Works well. I've used this for 6 years without having a single shark mess with it. It pulls fairly easy and doubles to keep a drink or two cold. You could easily place a small tackle box and a rod holder on it if you wanted, as well.


----------



## bigmike2121 (May 20, 2012)

Not dissing u guys at all, but in my limited experience the surf, A 48 quart cooler would NOT be fun to be tied to!!! especially if the waves have any kind of height to them. All good ideas though.


----------



## That Robbie Guy (Aug 11, 2009)

pocfishin said:


> Here is a commercially available shark proof fish basket.
> 
> I have never used this product but check it out.
> 
> http://www.lankatoutdoorproducts.com/products.html


http://2coolfishing.com/ttmbforum/showthread.php?p=4257090#post4257090


----------



## fangard (Apr 18, 2008)

chriserman said:


> I haven't seen one in years, but for that matter, I haven't looked for one. But, when I was a kid we used to have a collapseable wire basket that we used in fresh water to put crappie and bass in. I may even still have one in the attic. This would not make the drag that a cooler or such would. Would be similar to the net ring now used but would probably keep a shark from getting to your fish. With that said, it wouldn't keep a shark from "trying" to get to your fish. NEVER tie a stringer or basket to your belt. Always use a quick release ring on your belt. Its not fun to go skiing with a shark as your motor power.
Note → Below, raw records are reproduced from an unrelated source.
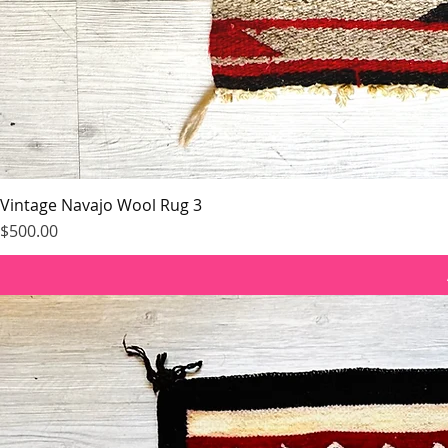
Vintage Navajo Wool Rug 3
Price
$500.00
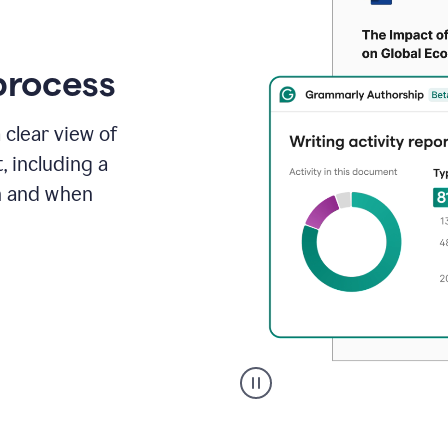
process
 clear view of
, including a
in and when
A
user
clicks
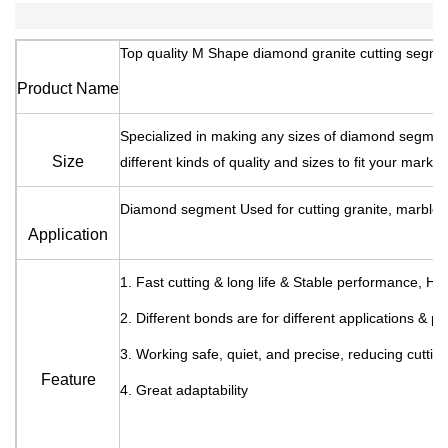
Top quality M Shape diamond granite cutting segme
Product Name
Specialized in making any sizes of diamond segm
Size
different kinds of quality and sizes to fit your marke
Diamond segment Used for cutting granite, marble e
Application
1. Fast cutting & long life & Stable performance, H
2. Different bonds are for different applications & p
3. Working safe, quiet, and precise, reducing cuttin
Feature
4. Great adaptability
I have one of those. I use it as a holding pen for small bait at the canal/dock. It will last about a year maybe two in the salt. May be a way to coat it to protect it longer. The top has a floating chamber. Real easy to drop fish in, spring loaded.

The problem with this is you need a couple of feet of water(at least) to float it or else you would just be dragging it. Same with the crab trap type unit from a couple of posts ago.


----------



## duck commander (Sep 19, 2005)

Cylinder said:


> Floating cooler? That sounds like a great idea. Does the fish slim mess up the taste of your beer? lol Roger


Like the way your thinking mr Ponder. We need to get on some fish down there at your new utopia!


----------



## chubri777 (Aug 11, 2005)

I used to float a cooler when floundering off the ship channel in Port A because the dolphins would steal your fish from a stringer or basket. I just stretched an inner tube around a 48qt. igloo and aired it up at the gas station.


----------



## oc48 (Aug 13, 2005)

or never keep a smack or put it in a floating stringer again 

couldn't resist


----------